Matching data in DataStage
Matching in QualityStage® is a probabilistic record linkage system that automates the process of identifying records that are likely to represent the same entity. The matching process improves the integrity of your data.
With matching, you can identify duplicates in your data, group records on any set of criteria, and build relationships among records in multiple files despite variations in the representation of the data and missing or inaccurate information.
Matching goals in DataStage
Some typical goals for matching include the following ones:
- Identifying duplicate records for entities such as individuals, companies, suppliers, products, or events
- Grouping records with the same or similar values, such as householding
- Enriching existing data with new attributes from external sources
- Locating entities in a data warehouse
- Reconciling inventory or transactions
Nest steps:
After you identify your goals, you define the requirements of what constitutes a match. You choose which columns to compare and how to compare the columns.

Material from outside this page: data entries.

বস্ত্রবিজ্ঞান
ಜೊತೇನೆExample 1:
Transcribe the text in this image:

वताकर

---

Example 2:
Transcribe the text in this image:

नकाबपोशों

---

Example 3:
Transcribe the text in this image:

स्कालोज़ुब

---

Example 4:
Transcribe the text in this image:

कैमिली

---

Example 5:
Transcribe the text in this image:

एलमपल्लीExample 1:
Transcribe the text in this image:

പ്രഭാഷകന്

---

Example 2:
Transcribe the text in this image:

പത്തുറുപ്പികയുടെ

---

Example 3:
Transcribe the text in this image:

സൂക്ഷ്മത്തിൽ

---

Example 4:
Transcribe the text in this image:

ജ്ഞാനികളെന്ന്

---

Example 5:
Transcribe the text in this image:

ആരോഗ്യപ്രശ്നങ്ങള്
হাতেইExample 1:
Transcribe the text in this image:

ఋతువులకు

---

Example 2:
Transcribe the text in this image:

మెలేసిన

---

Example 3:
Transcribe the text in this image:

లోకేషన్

You then create and test customized match specifications by using the Match Designer. These match specifications are used by the Two-source Match and One-source Match stages in DataStage® jobs.
Matching in DataStage: key concepts
Probabilistic record linkage uses statistical properties of values to calculate the likelihood that records correspond to the same entity. The information content, completeness, reliability, contextual frequency, and representation of the data are considered to create a cumulative assessment of confidence.

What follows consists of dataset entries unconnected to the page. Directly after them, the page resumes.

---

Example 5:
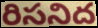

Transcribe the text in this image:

రిసనిద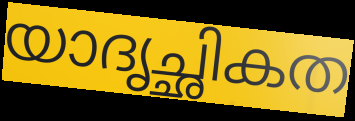
യാദൃച്ഛികത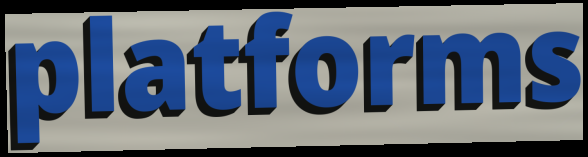
platformsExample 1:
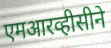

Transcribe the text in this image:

एमआरव्हीसीने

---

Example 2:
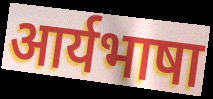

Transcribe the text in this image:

आर्यभाषा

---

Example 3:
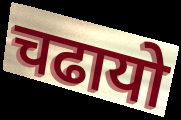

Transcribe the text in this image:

चढायो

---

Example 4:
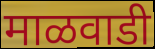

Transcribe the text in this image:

माळवाडी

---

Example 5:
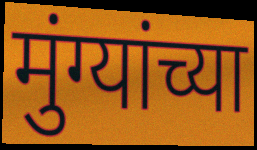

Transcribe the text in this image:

मुंग्यांच्याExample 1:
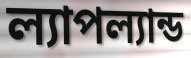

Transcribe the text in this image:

ল্যাপল্যান্ড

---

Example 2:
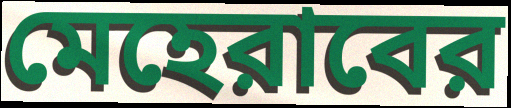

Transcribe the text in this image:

মেহেরাবের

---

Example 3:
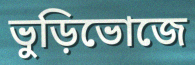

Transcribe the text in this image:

ভুড়িভোজে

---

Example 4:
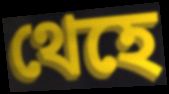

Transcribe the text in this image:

থেহে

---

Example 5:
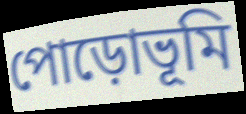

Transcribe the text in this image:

পোড়োভূমি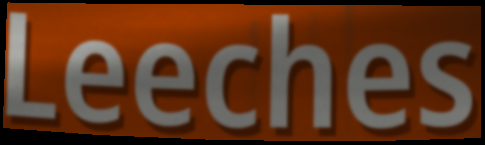
Leeches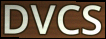
DVCS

Understanding conceptual information is necessary to define match specifications. You need to know how to evaluate the results, estimate probabilities, set thresholds, and perform related tasks. Some understanding of the theory of record linkage is required.
Record linkage and the matching process in DataStage
In practice, you compare record pairs and classify them into one of these sets: matched pairs and nonmatched pairs.
- Columns contain errors or missing values.
- Data can be unreliable.
- You want to find the matches with a reasonable statistical assurance.
- Scenario for record linkage in DataStage
-
Consider two sources of data. Each source consists of a number of records, and the records contain some number of columns. Typically, each record corresponds to an entity, and the columns are attributes identifying the entity, such as name, address, age, and gender. The objective of the record linkage or matching process is to identify and link the records on each source that correspond to the same entity. The records do not contain totally reliable unique identifiers that make the matching operation trivial. Also, the individual columns are all subject to error.
The columns in common between the two sources are useful for matching. Not all columns, however, contain an equal amount of information, and error rates vary. For example, a column such as Gender has only two value states, and consequently, cannot impart enough information to identify a match uniquely. Conversely, a column such as FamilyName imparts much more information, but it might frequently be reported or transcribed (keyed) incorrectly.
You use weights to measure the contribution of each column to the probability of making an accurate classification. Record linkage has the following states; a record pair is classified as follows:
Match: The composite weight is above a threshold (cutoff) value.
Non match: The composite weight is below a second threshold value.
Undecided situation: The composite weight is between the first and second thresholds.
Consider the level of information content in DataStage
One or more columns in one record must have equivalent columns in the other record to compare them. For example, in order to match on family name and age, both records must have columns containing family name and age information. Although for a two-source match, the metadata for the comparable columns does not need to be identical.
For a record linkage project to be feasible, it is possible for a human to examine the record pairs and declare with reasonable certainty which of the pairs are a match or a nonmatch. For example, if the only column in common between two sources is gender, you do not then conclude that, because the gender agrees, the pair represents the same individual.
Information content measures the significance of one column over another (discriminating value). For example, a gender code contributes less information than a tax identification number.
Information content also measures the significance of one value in a column over another. In the United States, John contributes less information than Dwezel in a GivenName column. The given name, John, in the United States is much more common than the given name, Dwezel. Significance is determined by the reliability of the value and the ability of the value to discriminate a match from a nonmatch. And any comparison of records needs enough information to reach a reliable conclusion. For example, two identical customer records that contain only the family name, Smith, and that miss values in every other name and address column, do not have enough information to determine that the records represent the same person.